#### Your assignment
Can you copy out every item below word for word, leaving out the pictures?

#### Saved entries
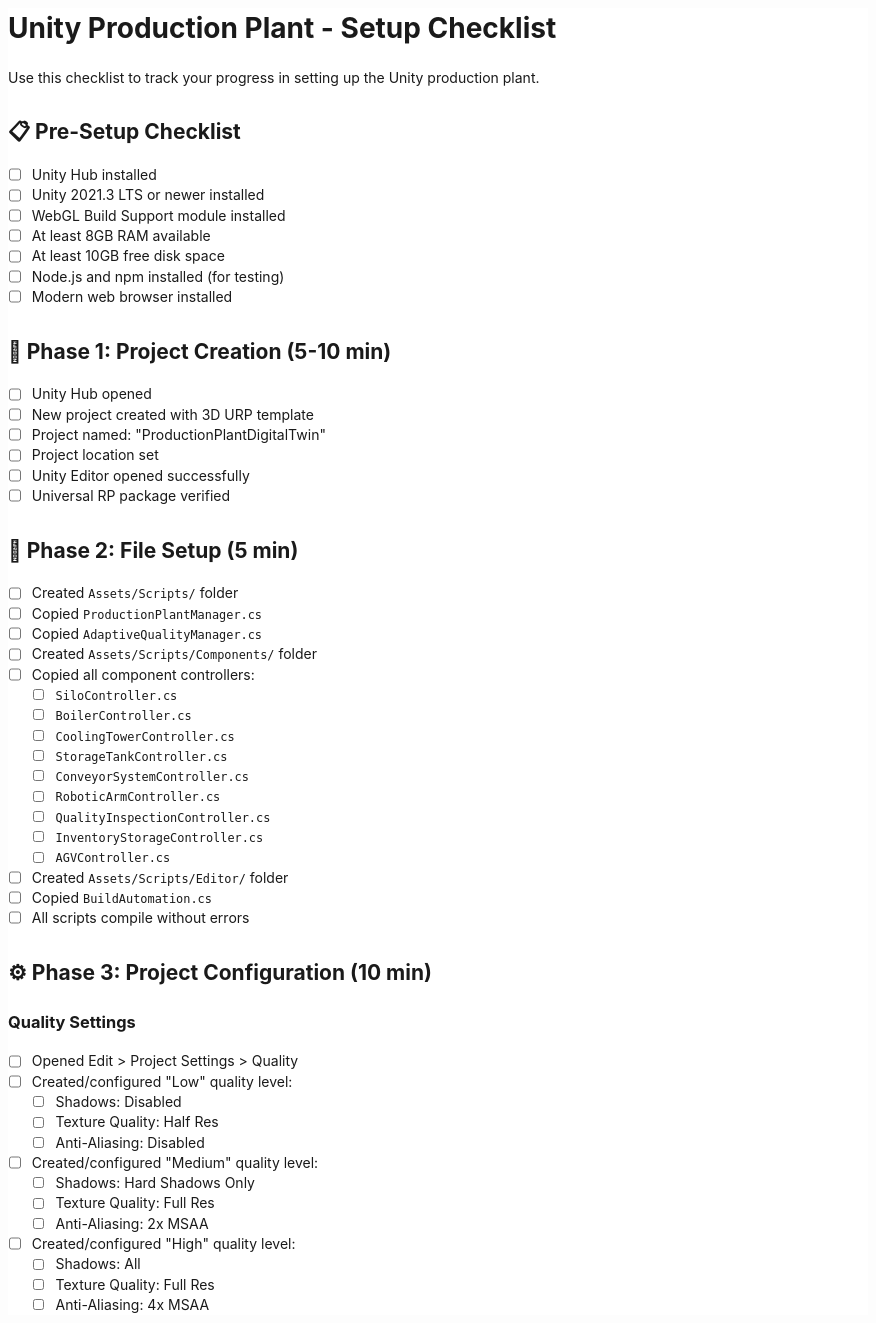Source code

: # Unity Production Plant - Setup Checklist

Use this checklist to track your progress in setting up the Unity production plant.

## 📋 Pre-Setup Checklist

- [ ] Unity Hub installed
- [ ] Unity 2021.3 LTS or newer installed
- [ ] WebGL Build Support module installed
- [ ] At least 8GB RAM available
- [ ] At least 10GB free disk space
- [ ] Node.js and npm installed (for testing)
- [ ] Modern web browser installed

## 🎯 Phase 1: Project Creation (5-10 min)

- [ ] Unity Hub opened
- [ ] New project created with 3D URP template
- [ ] Project named: "ProductionPlantDigitalTwin"
- [ ] Project location set
- [ ] Unity Editor opened successfully
- [ ] Universal RP package verified

## 📁 Phase 2: File Setup (5 min)

- [ ] Created `Assets/Scripts/` folder
- [ ] Copied `ProductionPlantManager.cs`
- [ ] Copied `AdaptiveQualityManager.cs`
- [ ] Created `Assets/Scripts/Components/` folder
- [ ] Copied all component controllers:
  - [ ] `SiloController.cs`
  - [ ] `BoilerController.cs`
  - [ ] `CoolingTowerController.cs`
  - [ ] `StorageTankController.cs`
  - [ ] `ConveyorSystemController.cs`
  - [ ] `RoboticArmController.cs`
  - [ ] `QualityInspectionController.cs`
  - [ ] `InventoryStorageController.cs`
  - [ ] `AGVController.cs`
- [ ] Created `Assets/Scripts/Editor/` folder
- [ ] Copied `BuildAutomation.cs`
- [ ] All scripts compile without errors

## ⚙️ Phase 3: Project Configuration (10 min)

### Quality Settings
- [ ] Opened Edit > Project Settings > Quality
- [ ] Created/configured "Low" quality level:
  - [ ] Shadows: Disabled
  - [ ] Texture Quality: Half Res
  - [ ] Anti-Aliasing: Disabled
- [ ] Created/configured "Medium" quality level:
  - [ ] Shadows: Hard Shadows Only
  - [ ] Texture Quality: Full Res
  - [ ] Anti-Aliasing: 2x MSAA
- [ ] Created/configured "High" quality level:
  - [ ] Shadows: All
  - [ ] Texture Quality: Full Res
  - [ ] Anti-Aliasing: 4x MSAA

#### Problem solution
Source code

: # Unity Production Plant - Setup Checklist

Use this checklist to track your progress in setting up the Unity production plant.

## 📋 Pre-Setup Checklist

- [ ] Unity Hub installed
- [ ] Unity 2021.3 LTS or newer installed
- [ ] WebGL Build Support module installed
- [ ] At least 8GB RAM available
- [ ] At least 10GB free disk space
- [ ] Node.js and npm installed (for testing)
- [ ] Modern web browser installed

## 🎯 Phase 1: Project Creation (5-10 min)

- [ ] Unity Hub opened
- [ ] New project created with 3D URP template
- [ ] Project named: "ProductionPlantDigitalTwin"
- [ ] Project location set
- [ ] Unity Editor opened successfully
- [ ] Universal RP package verified

## 📁 Phase 2: File Setup (5 min)

- [ ] Created `Assets/Scripts/` folder
- [ ] Copied `ProductionPlantManager.cs`
- [ ] Copied `AdaptiveQualityManager.cs`
- [ ] Created `Assets/Scripts/Components/` folder
- [ ] Copied all component controllers:
  - [ ] `SiloController.cs`
  - [ ] `BoilerController.cs`
  - [ ] `CoolingTowerController.cs`
  - [ ] `StorageTankController.cs`
  - [ ] `ConveyorSystemController.cs`
  - [ ] `RoboticArmController.cs`
  - [ ] `QualityInspectionController.cs`
  - [ ] `InventoryStorageController.cs`
  - [ ] `AGVController.cs`
- [ ] Created `Assets/Scripts/Editor/` folder
- [ ] Copied `BuildAutomation.cs`
- [ ] All scripts compile without errors

## ⚙️ Phase 3: Project Configuration (10 min)

### Quality Settings
- [ ] Opened Edit > Project Settings > Quality
- [ ] Created/configured "Low" quality level:
  - [ ] Shadows: Disabled
  - [ ] Texture Quality: Half Res
  - [ ] Anti-Aliasing: Disabled
- [ ] Created/configured "Medium" quality level:
  - [ ] Shadows: Hard Shadows Only
  - [ ] Texture Quality: Full Res
  - [ ] Anti-Aliasing: 2x MSAA
- [ ] Created/configured "High" quality level:
  - [ ] Shadows: All
  - [ ] Texture Quality: Full Res
  - [ ] Anti-Aliasing: 4x MSAA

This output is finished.